Este, que foi o segundo livro escrito por Chico Buarque, não me entusiasmou particularmente. Estou fazendo o roteiro das produções literárias do Chico Buarque ao contrário, e dá para notar que enquanto escritor ele foi efectivamente evoluindo ao longo do tempo (como em Leite Derramado, de que já falei aqui).
Benjamim Zambraia é um ex-modelo fotográfico que vive obcecado com o passado e com a enigmática morte da mulher da sua vida, que entretanto se materializa numa jovem que conhece ao acaso, e que em tudo lhe lembra a outra. A história é narrada tanto sob a perspectiva de Benjamim quanto de uma câmera invisível que o personagem utiliza desde a adolescência, e da qual já não consegue distinguir o que é seu e o que é gravado, o que é passado e o que é presente.
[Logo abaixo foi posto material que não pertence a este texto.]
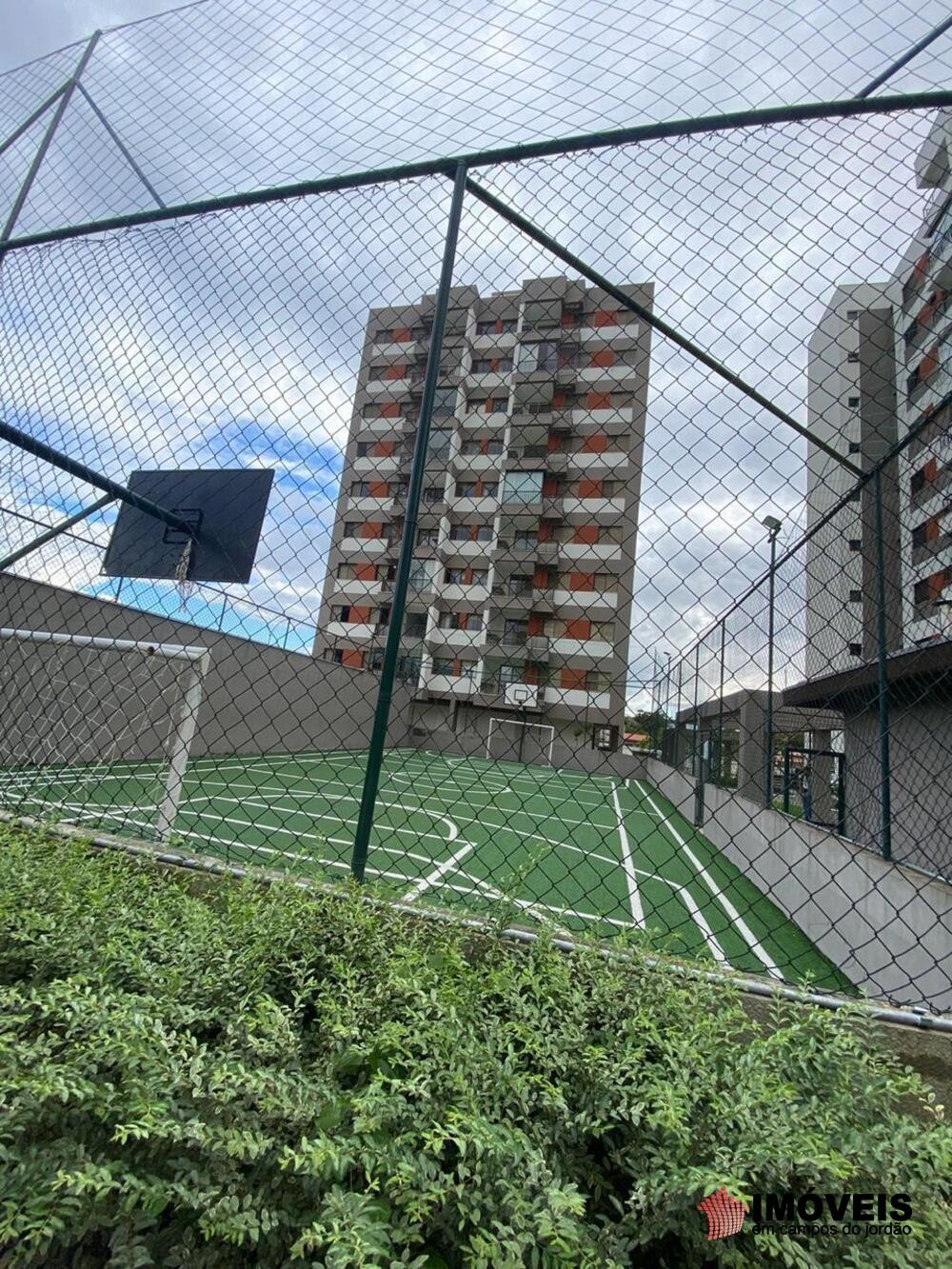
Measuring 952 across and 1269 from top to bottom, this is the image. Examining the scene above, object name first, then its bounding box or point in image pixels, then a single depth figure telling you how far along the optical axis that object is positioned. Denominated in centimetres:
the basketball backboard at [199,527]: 278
Não chego a me fascinar com a história nem me compadecer da angústia de nenhum dos personagens principais do livro. É no entanto, bastante original e muito bem escrito, e consegue nos agarrar à leitura por aí, ficando na retina parágrafos como este:
A contragosto, Ali saiu da padaria e foi conduzido pelo primo até uma rua escura, transversal. “Olha as putas”, disse o primo, olhando aquelas mulheres que fumavam, cada qual dona de um poste. Gargalhou até ver sua mãe, apoiada no terceiro poste da calçada esquerda, de piteira. Ainda tentou recusá-la, porque aquele vestido de lantejoulas não era dela, nem ele nunca vira sua mãe fumando, mas o primo olhava para ele e para a mãe ao mesmo tempo, e ria de um modo tão forçado, que a Ali só restou cerrar os punhos e partir para cima dele e chutá-lo e xingá-lo de veado. O primo não sentiu a violência das porradas, muito menos do insulto; entortou uma perna sobre a outra, espetou o queixo com o indicador, depois armou um biquinho que condensou o seu buço, fazendo com que ele parecesse uma mocinha de bigodes negros. O primo gostou do insulto porque era veado mesmo, conforme Ali ficou sabendo tempos depois. Ali tinha então cinco anos e não sabia muito bem o que significava ser veado. Tampouco sabia o que fazia de errado uma puta, fora fumar no poste. Mas já tinha a certeza de que, no mundo inteiro, pior que veado, maconheiro, dedo-duro e tudo o mais, a pior situação na vida é ser um filho-da-puta.
Fica a curiosidade para assistir ao filme homónimo, que proporcionou a estreia da Cléo Pires como actriz, e logo num enredo pesadíssimo destes, com violação pelo meio e tudo o mais. Até é de esperar que, dada a narrativa, a coisa funcione melhor em ecrã. Fica pra pensar.